Session descriptions and details - SWSC2015

Node-level performance engineering

This course teaches performance engineering approaches on the compute node level. "Performance engineering" as we define it is more than employing tools to identify hotspots and bottlenecks. It is about developing a thorough understanding of the interactions between software and hardware. This process must start at the core, socket, and node level, where the code gets executed that does the actual computational work. Once the architectural requirements of a code are understood and correlated with performance measurements, the potential benefit of optimizations can often be predicted. We introduce a "holistic" node-level performance engineering strategy, apply it to different algorithms from computational science, and also show how an awareness of the performance features of an application may lead to notable reductions in power consumption.

  • Introduction and Motivation
  • Performance Engineering as a process
  • Topology and affinity in multicore systems
  • Microbenchmarking for architectural exploration
  • The Roofline Model
    • Basics and simple applications
    • Case study: sparse matrix-vector multiplication
    • Case study: Jacobi smoother
  • Model-guided optimization
    • Blocking optimization for the Jacobi smoother
  • Programming for optimal use of parallel resources
    • Single Instruction Multiple Data (SIMD)
    • Cache-coherent Non-Uniform Memory Architecture (ccNUMA)
    • Simultaneous Multi-Threading (SMT)
  • Pattern-guided performance engineering
    • Hardware performance metrics
    • Typical performance patterns in scientific computing
    • Examples and best practices
  • Beyond Roofline: The ECM Model
  • Optional: Energy-efficient code execution

Prerequisites

A good working knowledge of C, C++ or Fortran is required, as well as basic knowledge of OpenMP.

When

9 April 2015

Where

  • KULeuven, Opleidingscentrum D, KU Leuven, Willem De Croylaan 52A BE-3001 Heverlee, Belgium

About the lecturer

Dr. Georg Hager Regionales RechenZentrum Erlangen, Germany.

MPI

The Message Passing Interface (MPI) is a standardized library specification for message passing between different processes. In layman's terms: MPI provides mechanisms for handling the data communication in a parallel program. It is particularly suited for computational clusters, where the workstations are connected by an interconnection network (e.g. Infiniband, Gigabit Ethernet).
In this workshop, the applicability of MPI will be compared to other parallel programming paradigms such as OpenMP, Cuda and MapReduce. Next, the basic principles of MPI will be gradually introduced (Point-to-point communication, collective communication, MPI datatypes, etc). Hands-on exercises allow the participants to immediately turn the newly acquired skills into practice. Finally, some more theoretical considerations regarding scalability of algorithms are presented.

When

22 April 2015

Where

About the lecturer

Dr. Jan Fostier received his MS and PhD degree in physical engineering from Ghent University in 2005 and 2009 respectively. Currently, he is appointed assistant professor in the department of Information Technology (INTEC) at the same university. His main research interests are (parallel) algorithms for biological sciences, high performance computing and computational electromagnetics.

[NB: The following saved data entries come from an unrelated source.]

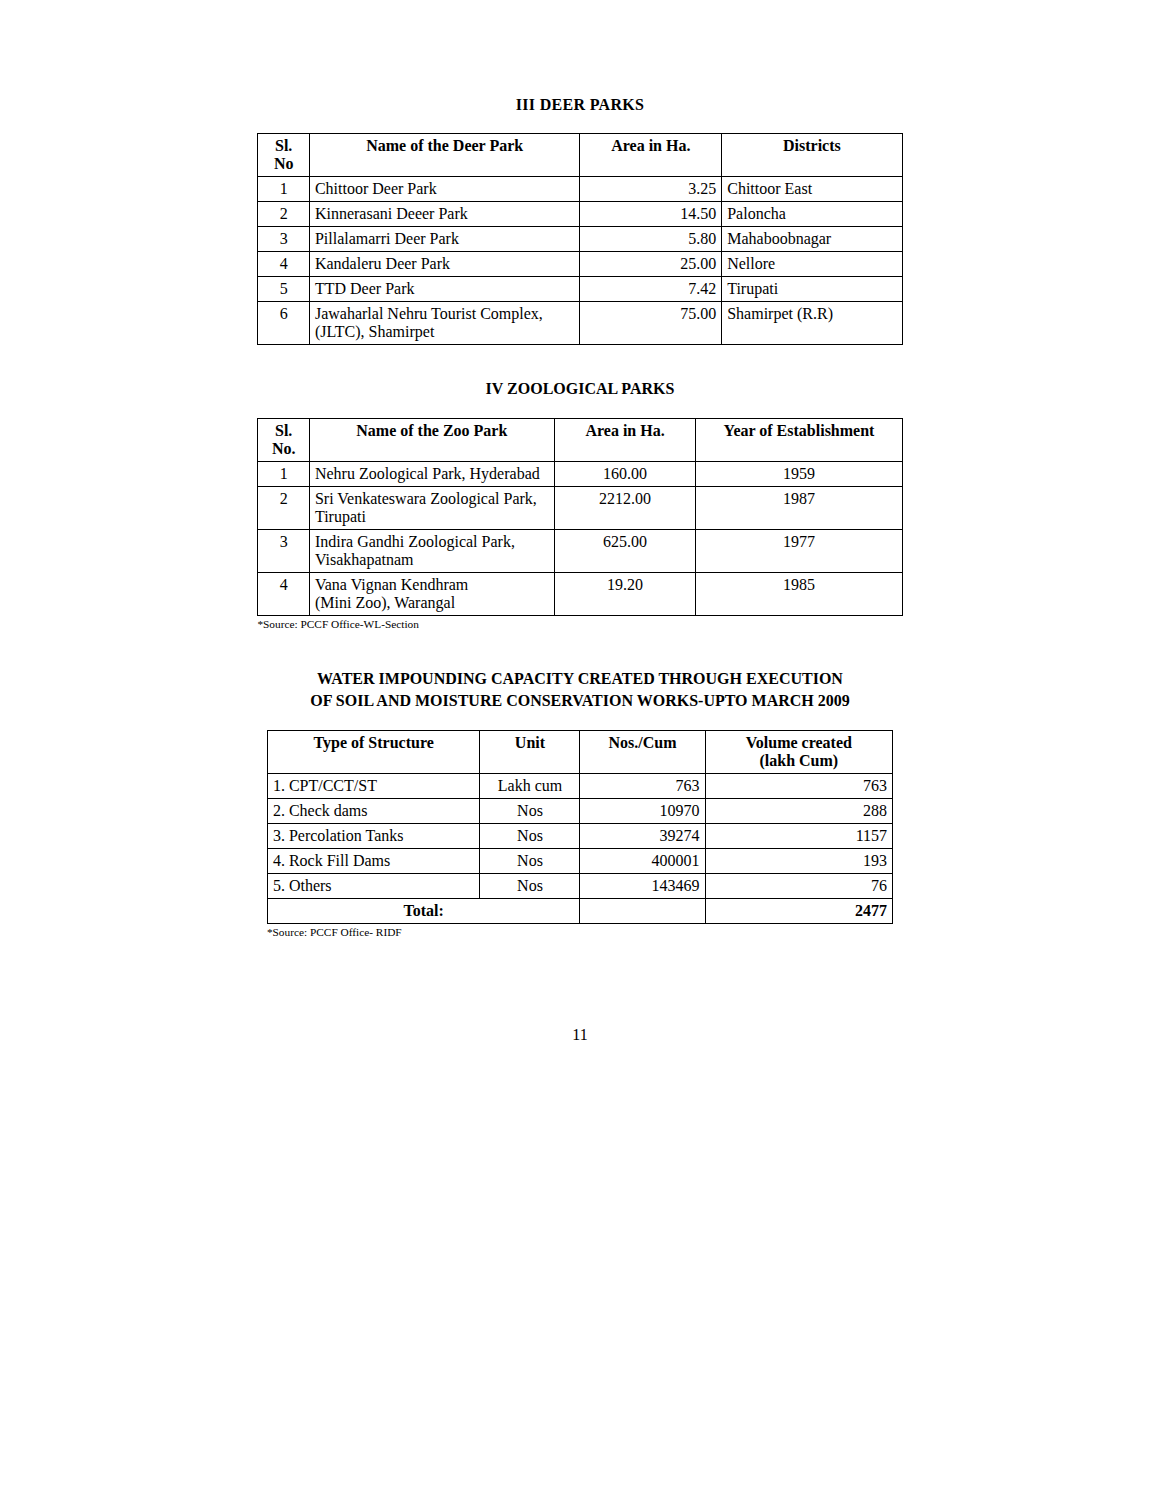III DEER PARKS
| Sl. No | Name of the Deer Park | Area in Ha. | Districts |
| --- | --- | --- | --- |
| 1 | Chittoor Deer Park | 3.25 | Chittoor East |
| 2 | Kinnerasani Deeer Park | 14.50 | Paloncha |
| 3 | Pillalamarri Deer Park | 5.80 | Mahaboobnagar |
| 4 | Kandaleru Deer Park | 25.00 | Nellore |
| 5 | TTD Deer Park | 7.42 | Tirupati |
| 6 | Jawaharlal Nehru Tourist Complex, (JLTC), Shamirpet | 75.00 | Shamirpet (R.R) |
IV ZOOLOGICAL PARKS
| Sl. No. | Name of the Zoo Park | Area in Ha. | Year of Establishment |
| --- | --- | --- | --- |
| 1 | Nehru Zoological Park, Hyderabad | 160.00 | 1959 |
| 2 | Sri Venkateswara Zoological Park, Tirupati | 2212.00 | 1987 |
| 3 | Indira Gandhi Zoological Park, Visakhapatnam | 625.00 | 1977 |
| 4 | Vana Vignan Kendhram (Mini Zoo), Warangal | 19.20 | 1985 |
*Source: PCCF Office-WL-Section
WATER IMPOUNDING CAPACITY CREATED THROUGH EXECUTION
OF SOIL AND MOISTURE CONSERVATION WORKS-UPTO MARCH 2009
| Type of Structure | Unit | Nos./Cum | Volume created (lakh Cum) |
| --- | --- | --- | --- |
| 1. CPT/CCT/ST | Lakh cum | 763 | 763 |
| 2. Check dams | Nos | 10970 | 288 |
| 3. Percolation Tanks | Nos | 39274 | 1157 |
| 4. Rock Fill Dams | Nos | 400001 | 193 |
| 5. Others | Nos | 143469 | 76 |
| Total: | | 2477 |
*Source: PCCF Office- RIDF
11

Migrating old to modern Fortran

This one-day workshop provides guidance to migrate old F77 fortran software to a more modern version.
Participating in the workshop requires a good knowledge of Fortran.

When

20 May 2015

Where

  • KULeuven, Opleidingscentrum D, KU Leuven, Willem De Croylaan 52A BE-3001 Heverlee, Belgium

About the lecturer

Dr. Reinhold Bader studied physics and mathematics at the Ludwigs-Maximilians University in Munich, completing his studies with a PhD in theoretical solid-state physics in 1998. Since the beginning of 1999, he has worked at Leibniz Supercomputing Centre (LRZ) as a member of the scientific staff, being involved in HPC user support, procurements of new systems, benchmarking of prototypes in the context of the PRACE project, courses for parallel programming, and configuration management for the HPC systems deployed at LRZ. He is currently group leader of the HPC services group at LRZ, which is responsible for operation of all HPC-related systems and system software packages at LRZ.

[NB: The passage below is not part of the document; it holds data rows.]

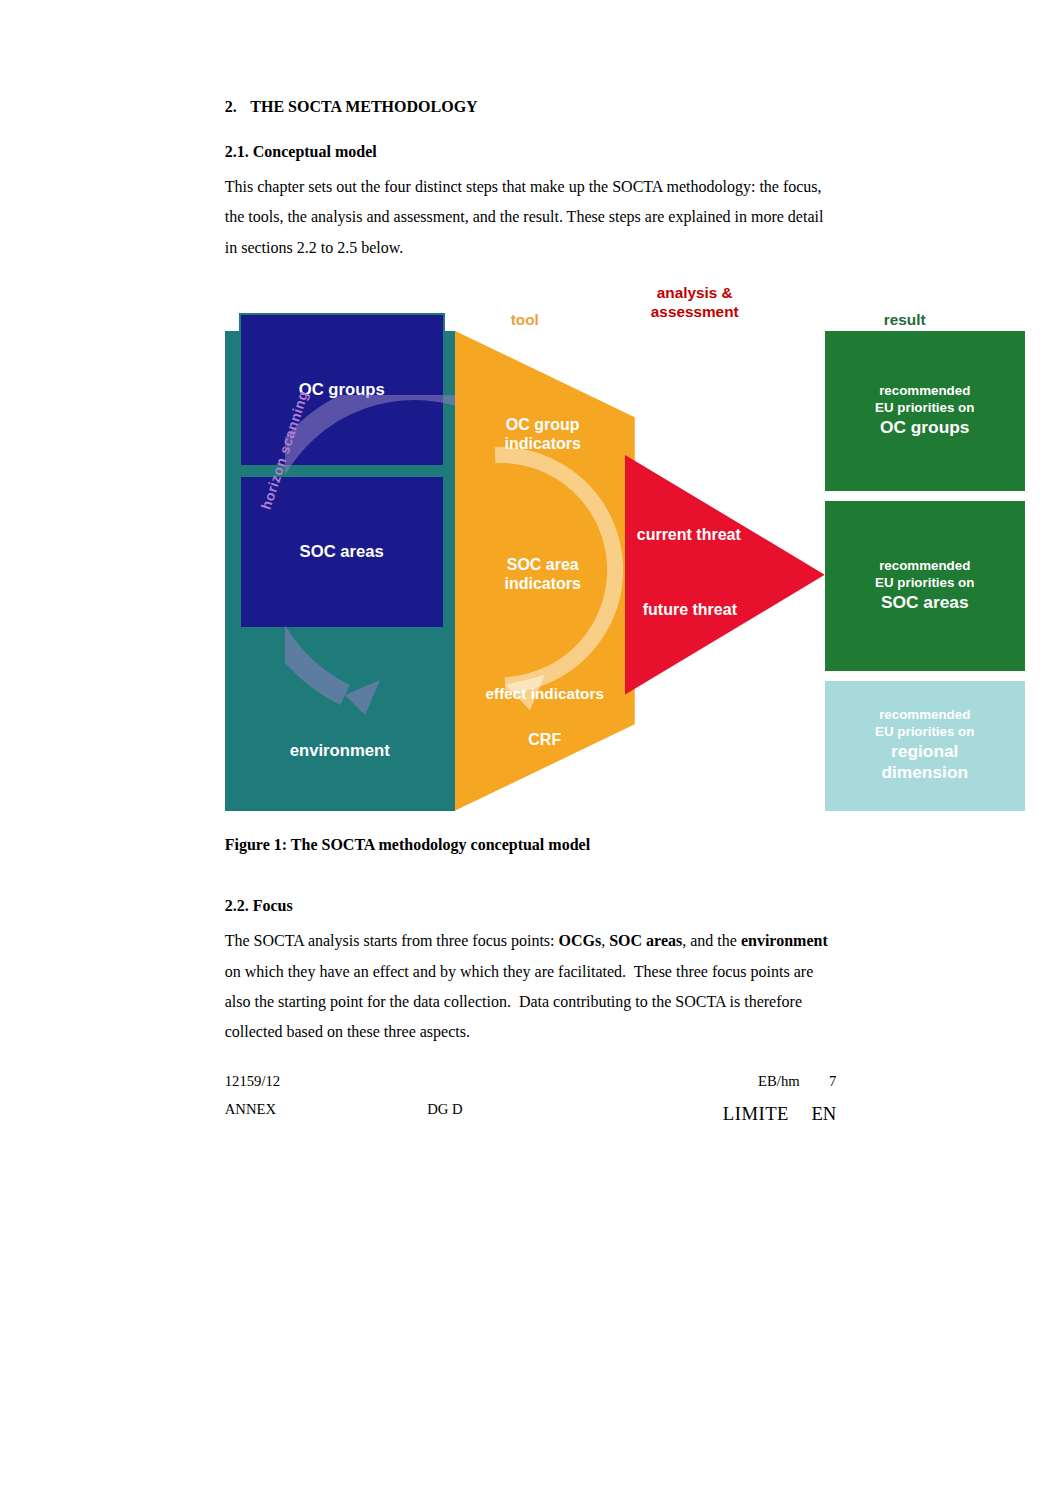2. THE SOCTA METHODOLOGY
2.1. Conceptual model
This chapter sets out the four distinct steps that make up the SOCTA methodology: the focus, the tools, the analysis and assessment, and the result. These steps are explained in more detail in sections 2.2 to 2.5 below.
focus
tool
analysis &
assessment
result
OC groups
SOC areas
environment
horizon scanning
OC group
indicators
SOC area
indicators
effect indicators
CRF
current threat
future threat
recommended EU priorities on OC groups
recommended EU priorities on SOC areas
recommended EU priorities on regional dimension
Figure 1: The SOCTA methodology conceptual model
2.2. Focus
The SOCTA analysis starts from three focus points: OCGs, SOC areas, and the environment on which they have an effect and by which they are facilitated. These three focus points are also the starting point for the data collection. Data contributing to the SOCTA is therefore collected based on these three aspects.
| 12159/12 | | EB/hm 7 |
| ANNEX | DG D | LIMITE EN |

Introduction to multithreading and OpenMP

This workshop gives an introduction to shared-memory parallel programming and optimization on modern multicore systems, focusing on OpenMP. This is the dominant shared-memory programming model in computational science. Parallelism, multicore architecture and the most important shared-memory programming models are discussed. These topics are then applied in the hands-on exercises.

When

21-22 May 2015

Where

About the lecturer

Dr. Reinhold Bader studied physics and mathematics at the Ludwigs-Maximilians University in Munich, completing his studies with a PhD in theoretical solid-state physics in 1998. Since the beginning of 1999, he has worked at Leibniz Supercomputing Centre (LRZ) as a member of the scientific staff, being involved in HPC user support, procurements of new systems, benchmarking of prototypes in the context of the PRACE project, courses for parallel programming, and configuration management for the HPC systems deployed at LRZ. He is currently group leader of the HPC services group at LRZ, which is responsible for operation of all HPC-related systems and system software packages at LRZ.